There were 335 votes for the bill and only one against in the 557-seat National Assembly.
It must now be ratified by the Senate in September to become law.
The ban has strong public support but critics point out that only a tiny minority of French Muslims wear the full veil.
Many of the opposition Socialists, who originally wanted the ban limited only to public buildings, abstained from voting after coming under pressure from feminist supporters of the bill.
President Nicolas Sarkozy has backed the ban as part of a wider debate on French identity but critics say the government is pandering to far-right voters.
Mainstream media translation: The forces of eeeeeeevil!
After the vote, Justice Minister Michele Alliot-Marie said it was a victory for democracy and for French values.
“Values of freedom against all the oppressions which try to humiliate individuals; values of equality between men and women, against those who push for inequality and injustice.”
The vote is being closely watched in other countries, the BBC’s Christian Fraser reports from the French capital Paris.

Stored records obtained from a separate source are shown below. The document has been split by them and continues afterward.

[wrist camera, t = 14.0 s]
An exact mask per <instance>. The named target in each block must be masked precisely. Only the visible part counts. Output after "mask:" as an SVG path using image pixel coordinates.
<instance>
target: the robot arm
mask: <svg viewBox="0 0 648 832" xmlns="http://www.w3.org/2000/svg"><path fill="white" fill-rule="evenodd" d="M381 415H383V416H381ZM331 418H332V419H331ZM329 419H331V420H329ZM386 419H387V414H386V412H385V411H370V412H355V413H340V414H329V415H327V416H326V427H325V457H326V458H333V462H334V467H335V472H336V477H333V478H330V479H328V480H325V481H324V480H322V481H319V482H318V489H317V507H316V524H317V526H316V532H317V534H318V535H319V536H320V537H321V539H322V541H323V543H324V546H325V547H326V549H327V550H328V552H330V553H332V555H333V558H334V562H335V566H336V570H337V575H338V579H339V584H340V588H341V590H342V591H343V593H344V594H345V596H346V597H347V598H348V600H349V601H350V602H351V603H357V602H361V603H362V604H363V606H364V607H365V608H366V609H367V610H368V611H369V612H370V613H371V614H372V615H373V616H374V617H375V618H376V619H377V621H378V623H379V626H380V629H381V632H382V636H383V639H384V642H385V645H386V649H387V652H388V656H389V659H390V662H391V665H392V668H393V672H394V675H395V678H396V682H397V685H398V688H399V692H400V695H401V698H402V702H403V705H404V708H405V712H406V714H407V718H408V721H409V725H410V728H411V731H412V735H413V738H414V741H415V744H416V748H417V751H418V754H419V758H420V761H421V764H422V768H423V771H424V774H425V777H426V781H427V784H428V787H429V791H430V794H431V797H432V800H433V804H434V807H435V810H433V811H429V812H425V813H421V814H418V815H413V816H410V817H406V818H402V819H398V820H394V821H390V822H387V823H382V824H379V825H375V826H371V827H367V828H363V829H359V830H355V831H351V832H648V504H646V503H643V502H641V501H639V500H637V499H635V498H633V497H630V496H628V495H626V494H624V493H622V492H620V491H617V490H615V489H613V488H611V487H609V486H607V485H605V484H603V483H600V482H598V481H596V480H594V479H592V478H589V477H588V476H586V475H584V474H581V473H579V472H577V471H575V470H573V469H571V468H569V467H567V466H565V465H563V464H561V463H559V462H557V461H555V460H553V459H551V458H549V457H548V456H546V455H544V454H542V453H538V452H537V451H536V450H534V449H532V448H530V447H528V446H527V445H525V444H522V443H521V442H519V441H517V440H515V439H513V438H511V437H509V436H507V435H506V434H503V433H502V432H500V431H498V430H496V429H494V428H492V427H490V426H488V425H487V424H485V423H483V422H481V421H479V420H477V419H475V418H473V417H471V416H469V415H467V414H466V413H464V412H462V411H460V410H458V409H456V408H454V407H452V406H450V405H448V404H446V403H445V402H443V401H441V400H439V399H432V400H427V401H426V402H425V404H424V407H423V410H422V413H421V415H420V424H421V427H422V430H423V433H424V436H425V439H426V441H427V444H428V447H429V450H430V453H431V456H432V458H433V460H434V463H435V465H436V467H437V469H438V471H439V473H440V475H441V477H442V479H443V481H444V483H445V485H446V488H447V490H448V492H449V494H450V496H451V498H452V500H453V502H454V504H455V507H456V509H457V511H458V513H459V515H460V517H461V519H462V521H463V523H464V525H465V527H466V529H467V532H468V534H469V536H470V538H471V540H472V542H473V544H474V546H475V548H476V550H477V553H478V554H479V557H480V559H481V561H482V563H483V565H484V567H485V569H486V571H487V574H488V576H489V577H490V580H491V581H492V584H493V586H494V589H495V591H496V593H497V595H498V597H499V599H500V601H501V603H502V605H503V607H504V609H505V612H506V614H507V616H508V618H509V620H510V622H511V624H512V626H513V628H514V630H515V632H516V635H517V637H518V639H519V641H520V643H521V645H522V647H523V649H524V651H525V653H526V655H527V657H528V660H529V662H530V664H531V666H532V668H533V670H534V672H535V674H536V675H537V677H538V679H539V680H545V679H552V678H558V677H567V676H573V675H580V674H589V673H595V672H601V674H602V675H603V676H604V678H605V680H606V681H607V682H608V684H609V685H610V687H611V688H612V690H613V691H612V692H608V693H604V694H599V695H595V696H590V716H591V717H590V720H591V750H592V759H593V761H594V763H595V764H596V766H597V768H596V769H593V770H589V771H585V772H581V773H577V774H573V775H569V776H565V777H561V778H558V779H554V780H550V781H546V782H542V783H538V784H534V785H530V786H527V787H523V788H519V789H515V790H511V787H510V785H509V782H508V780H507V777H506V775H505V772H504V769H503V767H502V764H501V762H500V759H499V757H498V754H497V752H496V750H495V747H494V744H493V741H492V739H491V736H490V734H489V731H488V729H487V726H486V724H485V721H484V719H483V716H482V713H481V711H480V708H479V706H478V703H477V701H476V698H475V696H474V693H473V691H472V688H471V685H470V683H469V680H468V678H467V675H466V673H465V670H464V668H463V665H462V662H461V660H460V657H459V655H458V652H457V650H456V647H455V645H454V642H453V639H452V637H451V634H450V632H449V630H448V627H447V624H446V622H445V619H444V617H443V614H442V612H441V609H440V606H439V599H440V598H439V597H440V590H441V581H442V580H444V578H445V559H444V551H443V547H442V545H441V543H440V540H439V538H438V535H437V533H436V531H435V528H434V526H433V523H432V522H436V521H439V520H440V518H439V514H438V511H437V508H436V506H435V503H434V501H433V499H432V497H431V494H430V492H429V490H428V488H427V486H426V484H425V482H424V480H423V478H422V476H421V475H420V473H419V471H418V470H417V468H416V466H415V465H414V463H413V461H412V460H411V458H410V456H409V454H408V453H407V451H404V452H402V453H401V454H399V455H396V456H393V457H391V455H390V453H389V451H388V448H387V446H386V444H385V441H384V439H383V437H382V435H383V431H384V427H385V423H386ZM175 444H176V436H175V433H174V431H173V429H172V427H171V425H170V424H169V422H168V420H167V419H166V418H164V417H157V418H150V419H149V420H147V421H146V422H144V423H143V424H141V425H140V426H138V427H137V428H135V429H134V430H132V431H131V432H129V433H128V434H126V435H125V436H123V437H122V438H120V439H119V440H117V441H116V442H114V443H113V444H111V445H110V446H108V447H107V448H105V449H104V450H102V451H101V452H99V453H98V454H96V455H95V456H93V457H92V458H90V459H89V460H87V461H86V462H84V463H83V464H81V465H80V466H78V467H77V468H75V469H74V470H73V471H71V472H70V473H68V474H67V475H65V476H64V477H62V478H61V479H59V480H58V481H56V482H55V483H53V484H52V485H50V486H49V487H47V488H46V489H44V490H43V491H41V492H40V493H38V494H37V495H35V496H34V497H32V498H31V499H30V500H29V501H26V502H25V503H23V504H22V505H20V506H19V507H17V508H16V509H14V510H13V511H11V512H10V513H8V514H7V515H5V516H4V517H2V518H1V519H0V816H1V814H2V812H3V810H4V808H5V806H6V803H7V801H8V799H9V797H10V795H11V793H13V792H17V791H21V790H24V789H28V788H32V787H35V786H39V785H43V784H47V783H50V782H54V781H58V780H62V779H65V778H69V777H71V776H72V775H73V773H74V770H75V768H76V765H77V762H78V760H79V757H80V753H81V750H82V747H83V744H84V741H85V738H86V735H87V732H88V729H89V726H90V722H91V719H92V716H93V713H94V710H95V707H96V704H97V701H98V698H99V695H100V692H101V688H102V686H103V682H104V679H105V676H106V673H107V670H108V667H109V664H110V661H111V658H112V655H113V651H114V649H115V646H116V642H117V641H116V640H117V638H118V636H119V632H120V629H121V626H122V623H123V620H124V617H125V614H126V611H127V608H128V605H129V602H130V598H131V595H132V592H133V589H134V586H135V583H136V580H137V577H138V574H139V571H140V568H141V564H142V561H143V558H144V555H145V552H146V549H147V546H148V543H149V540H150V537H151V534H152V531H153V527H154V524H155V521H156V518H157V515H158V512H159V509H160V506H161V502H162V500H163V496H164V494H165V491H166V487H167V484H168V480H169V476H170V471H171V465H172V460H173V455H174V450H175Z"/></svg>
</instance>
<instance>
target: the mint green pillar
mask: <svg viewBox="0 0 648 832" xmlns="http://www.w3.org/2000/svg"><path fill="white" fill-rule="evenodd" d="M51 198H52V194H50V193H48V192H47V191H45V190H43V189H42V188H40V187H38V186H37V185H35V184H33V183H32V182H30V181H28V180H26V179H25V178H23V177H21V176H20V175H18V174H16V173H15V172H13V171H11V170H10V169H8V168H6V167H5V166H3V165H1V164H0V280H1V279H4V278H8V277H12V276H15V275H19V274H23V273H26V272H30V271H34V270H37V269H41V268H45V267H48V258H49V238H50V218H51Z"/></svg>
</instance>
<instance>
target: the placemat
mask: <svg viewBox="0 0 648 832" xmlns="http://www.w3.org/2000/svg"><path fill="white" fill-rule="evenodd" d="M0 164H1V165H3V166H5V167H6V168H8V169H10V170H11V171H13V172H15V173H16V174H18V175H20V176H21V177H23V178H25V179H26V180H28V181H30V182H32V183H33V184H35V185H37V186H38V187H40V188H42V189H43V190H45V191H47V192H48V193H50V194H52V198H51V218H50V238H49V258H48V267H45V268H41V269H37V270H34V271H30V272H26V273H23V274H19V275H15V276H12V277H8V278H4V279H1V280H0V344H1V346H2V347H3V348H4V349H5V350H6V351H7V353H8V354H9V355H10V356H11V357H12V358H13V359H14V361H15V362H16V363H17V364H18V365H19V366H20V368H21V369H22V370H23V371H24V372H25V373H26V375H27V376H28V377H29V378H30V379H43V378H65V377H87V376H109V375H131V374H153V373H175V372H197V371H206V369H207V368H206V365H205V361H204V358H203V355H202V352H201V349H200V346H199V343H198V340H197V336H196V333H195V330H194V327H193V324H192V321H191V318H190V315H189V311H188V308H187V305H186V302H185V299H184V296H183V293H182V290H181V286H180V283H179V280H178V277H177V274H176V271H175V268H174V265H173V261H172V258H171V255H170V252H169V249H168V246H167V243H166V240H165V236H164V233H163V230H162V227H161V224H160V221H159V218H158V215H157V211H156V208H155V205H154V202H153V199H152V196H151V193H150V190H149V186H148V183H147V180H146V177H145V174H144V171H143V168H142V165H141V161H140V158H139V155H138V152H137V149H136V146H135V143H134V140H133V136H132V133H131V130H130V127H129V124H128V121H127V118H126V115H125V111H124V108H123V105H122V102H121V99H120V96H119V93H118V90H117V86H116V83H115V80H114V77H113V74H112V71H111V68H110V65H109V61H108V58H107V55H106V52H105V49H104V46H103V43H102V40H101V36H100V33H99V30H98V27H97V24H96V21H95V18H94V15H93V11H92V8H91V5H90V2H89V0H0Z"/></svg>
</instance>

Spain and Belgium are debating similar legislation, and with such large-scale immigration in the past 20 or 30 years, identity has become a popular theme across Europe, our correspondent says.
‘Open-faced democracy’
The bill would make it illegal to wear garments such as the niqab or burka, which incorporate a full-face veil, anywhere in public.
It envisages fines of 150 euros (£119) for women who break the law and 30,000 euros and a one-year jail term for men who force their wives to wear the burka.

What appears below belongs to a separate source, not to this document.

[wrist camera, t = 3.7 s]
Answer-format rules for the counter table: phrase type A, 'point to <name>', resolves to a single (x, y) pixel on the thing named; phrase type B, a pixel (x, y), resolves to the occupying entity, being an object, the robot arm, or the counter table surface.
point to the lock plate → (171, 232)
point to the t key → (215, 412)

The niqab and burka are widely seen in France as threats to women’s rights and the secular nature of the state.
“Democracy thrives when it is open-faced,” Ms Alliot-Marie told the National Assembly when she presented the bill last week.
She stressed the bill, which makes no reference to Islam or veils, was not aimed at “stigmatising or singling out a religion”….
In other words: We still insist this isn’t really about what it’s really about: the encroachment of Sharia on individual liberties and the character of French society.